In Fefu the style of writing in the first and third scenes is different
from the style of writing in the close-up scenes in the center of the play.
These scenes have a more theatrical style of writing, and though I also
try to tone down the performances in them, they take on a larger life.

BGM: Fefu has many of the qualities of your other plays-whimsy,


lightness of touch, economy of style, bittersweetness, an interest in ex-
ploring human relations. Yet it is also very different in that the
characters, being realistic, are less given to dreams, myth or ritual. How
do you view Fefu in relation to your other work? Do you see it growing
out of the earlier plays?

MF: I think Fefu comes straight from Cap-a-Pie because that play was
based on the personal experiences and dreams and thoughts of the cast.
Dealing so intimately with the realistic material left me with a desire to
continue working in that manner. In Aurora there was a sense of
characters going from one room to another though the scenes were not
played simultaneously. I was not aware that this was happening in Fefu
as it happened in Aurora until the day when I first rehearsed all the
scenes together. I really don't see much difference between Fefu and
my other plays. Any difference is a stylistic one. I think that tenderness
toward the characters is what is at the core of my work and that is no
different in Fefu than in the other plays.

BGM: Does Fefu tell us where your future interests in drama lie?
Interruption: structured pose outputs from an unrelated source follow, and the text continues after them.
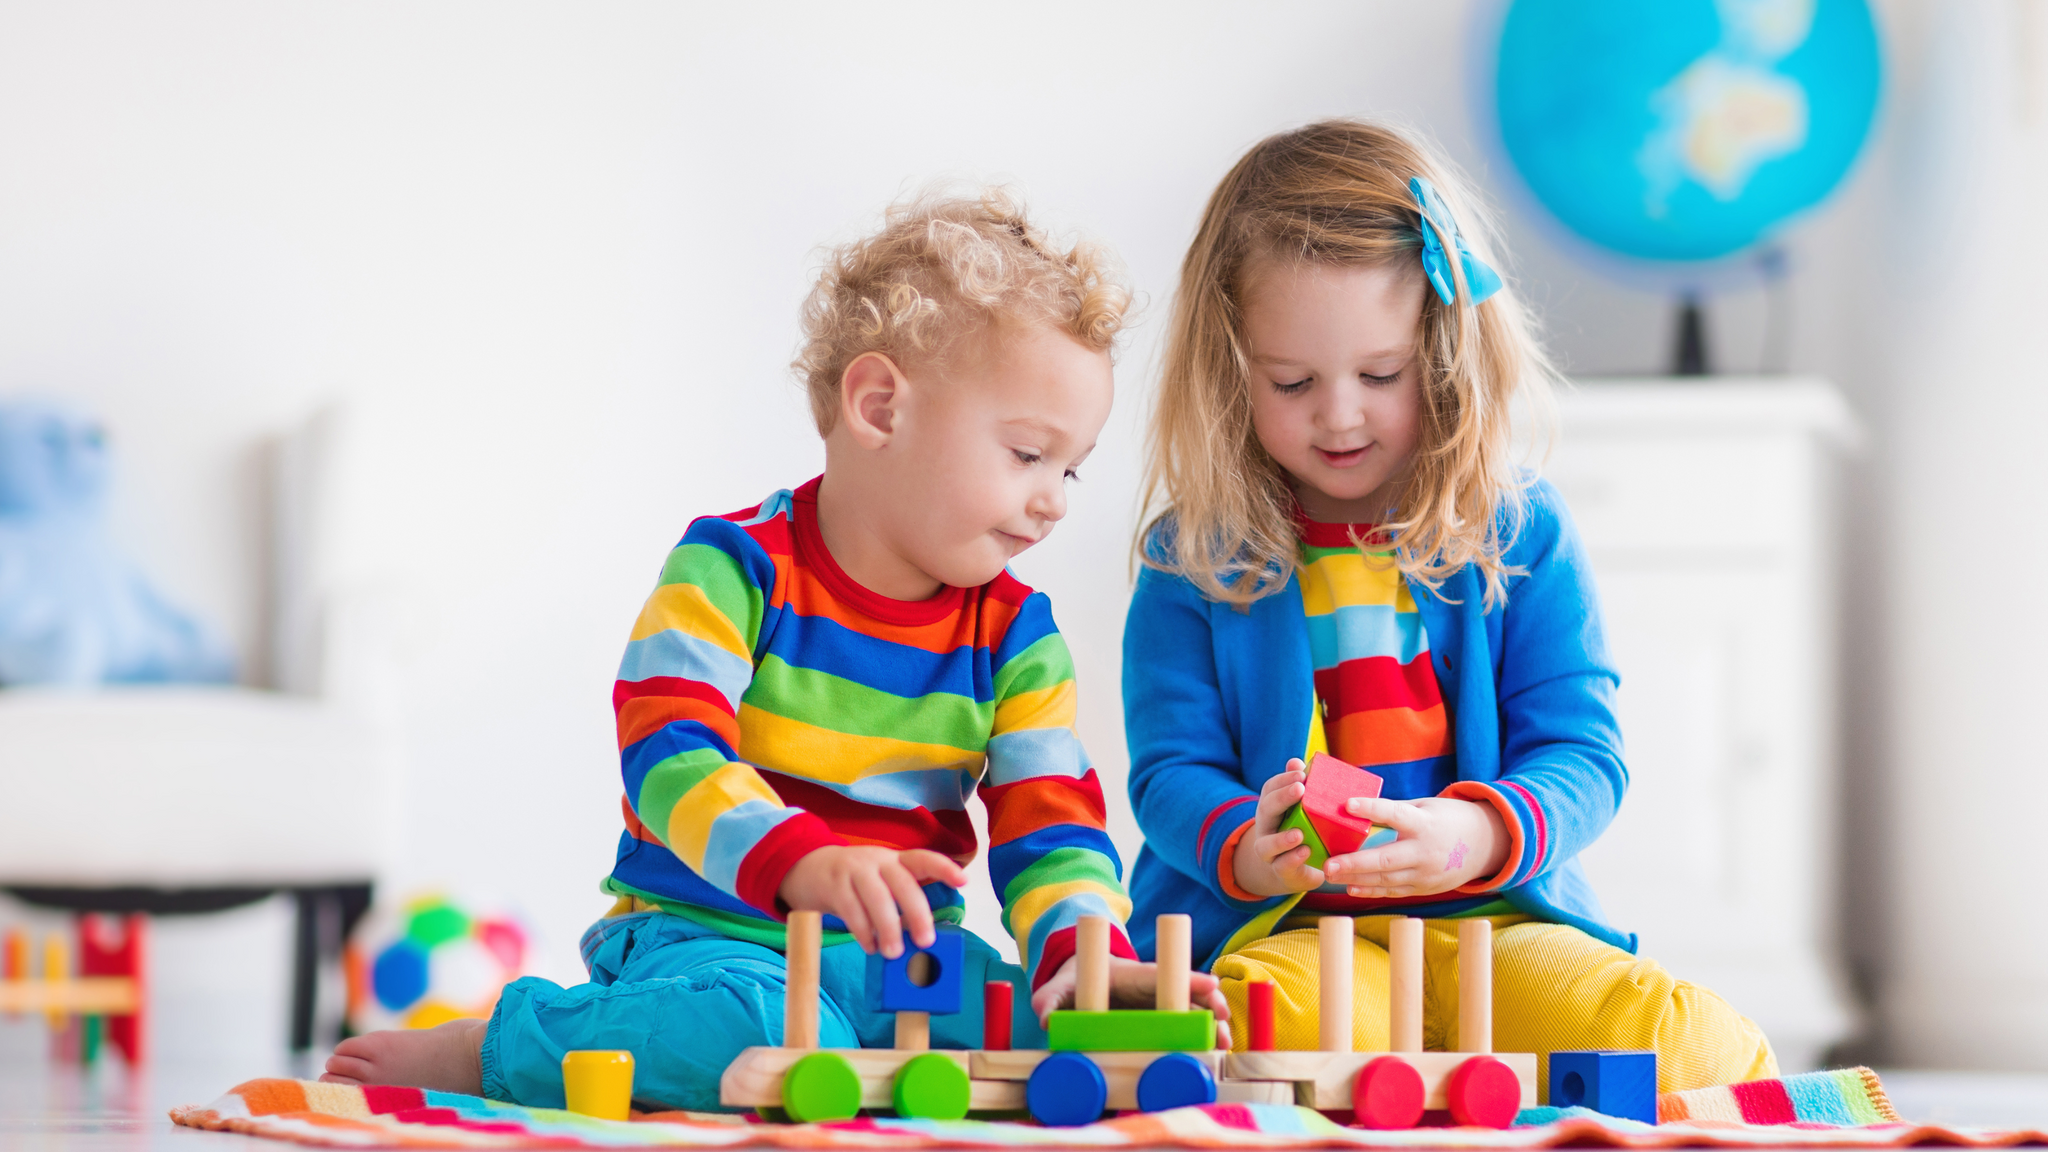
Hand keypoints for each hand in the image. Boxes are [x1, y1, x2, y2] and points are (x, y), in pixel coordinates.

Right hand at [777, 845, 966, 956]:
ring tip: (894, 952)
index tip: (964, 881)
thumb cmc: (854, 881)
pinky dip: (863, 931)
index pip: (923, 858)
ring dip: (888, 927)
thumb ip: (899, 901)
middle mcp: (878, 861)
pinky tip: (870, 946)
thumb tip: (923, 938)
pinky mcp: (834, 885)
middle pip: (903, 883)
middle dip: (918, 913)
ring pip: (877, 898)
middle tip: (926, 941)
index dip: (944, 868)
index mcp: (895, 860)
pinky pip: (851, 909)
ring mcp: (854, 870)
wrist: (806, 866)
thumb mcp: (880, 881)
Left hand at [1029, 954, 1231, 1029]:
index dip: (1188, 979)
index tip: (1210, 983)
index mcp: (1135, 976)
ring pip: (1197, 1013)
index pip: (1164, 974)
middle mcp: (1156, 990)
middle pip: (1190, 994)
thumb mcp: (1062, 987)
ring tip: (1225, 1045)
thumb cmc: (1078, 982)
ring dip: (1214, 1028)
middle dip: (1210, 1006)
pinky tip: (1217, 1055)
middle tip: (1223, 1024)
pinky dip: (1205, 1040)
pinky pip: (1191, 1030)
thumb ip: (1050, 997)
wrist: (1087, 982)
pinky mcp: (1166, 1025)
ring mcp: (1164, 1007)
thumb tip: (1044, 1017)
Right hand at [1229, 759, 1325, 896]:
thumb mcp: (1301, 809)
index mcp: (1271, 808)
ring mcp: (1270, 852)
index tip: (1301, 773)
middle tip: (1300, 789)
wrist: (1295, 869)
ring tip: (1299, 833)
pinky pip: (1282, 866)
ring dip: (1281, 839)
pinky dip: (1292, 859)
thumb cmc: (1301, 830)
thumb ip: (1299, 786)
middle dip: (1282, 799)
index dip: (1283, 780)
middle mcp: (1265, 828)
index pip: (1270, 789)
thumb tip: (1296, 762)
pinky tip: (1306, 851)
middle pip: (1266, 810)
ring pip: (1266, 845)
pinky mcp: (1281, 871)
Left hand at [1321, 796, 1507, 898]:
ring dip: (1356, 878)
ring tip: (1330, 875)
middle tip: (1328, 864)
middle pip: (1386, 859)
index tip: (1347, 804)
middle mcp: (1425, 851)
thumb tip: (1356, 808)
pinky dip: (1372, 890)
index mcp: (1424, 823)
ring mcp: (1426, 873)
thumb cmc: (1447, 819)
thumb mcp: (1425, 807)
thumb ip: (1394, 811)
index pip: (1394, 814)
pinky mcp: (1426, 888)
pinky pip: (1394, 891)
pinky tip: (1350, 886)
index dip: (1371, 809)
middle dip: (1355, 863)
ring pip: (1386, 880)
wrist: (1485, 844)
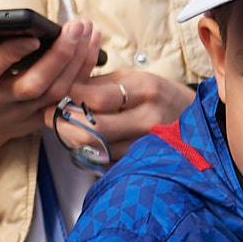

MF: Perhaps it does. However, a great many people have found Fefu to
be my most important work and in doing so I feel that there is a subtle
denial of my other plays. I like Fefu very, very much but I feel almost
like a mother who's had eight children and the ninth is called the
beautiful one, the intelligent one,and everybody is saying, "Aren't you
glad you had this one?" You feel they are all your children. It could very
well be that Fefu is more successful than my other plays and that it
would be a clever thing for me to continue writing in this manner. I will
if that is my inclination but not because I feel I have been on the wrong
track previously. I don't see my work in relation to its possible impact in
the world of theatre or the history of theatre. The shape that a play of
mine takes has to do with my own need for a certain creative output.